> [GIVEN RECORDS]:
= Beginning of Section =

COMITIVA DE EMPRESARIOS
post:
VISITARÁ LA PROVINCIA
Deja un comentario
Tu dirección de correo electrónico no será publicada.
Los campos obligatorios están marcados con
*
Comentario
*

= End of Section =

> [JOB]:
Produce an exact copy of the whole listing.

> [WRITTEN RESPONSE]:
COMITIVA DE EMPRESARIOS
post:
VISITARÁ LA PROVINCIA
Deja un comentario
Tu dirección de correo electrónico no será publicada.
Los campos obligatorios están marcados con
*
Comentario
*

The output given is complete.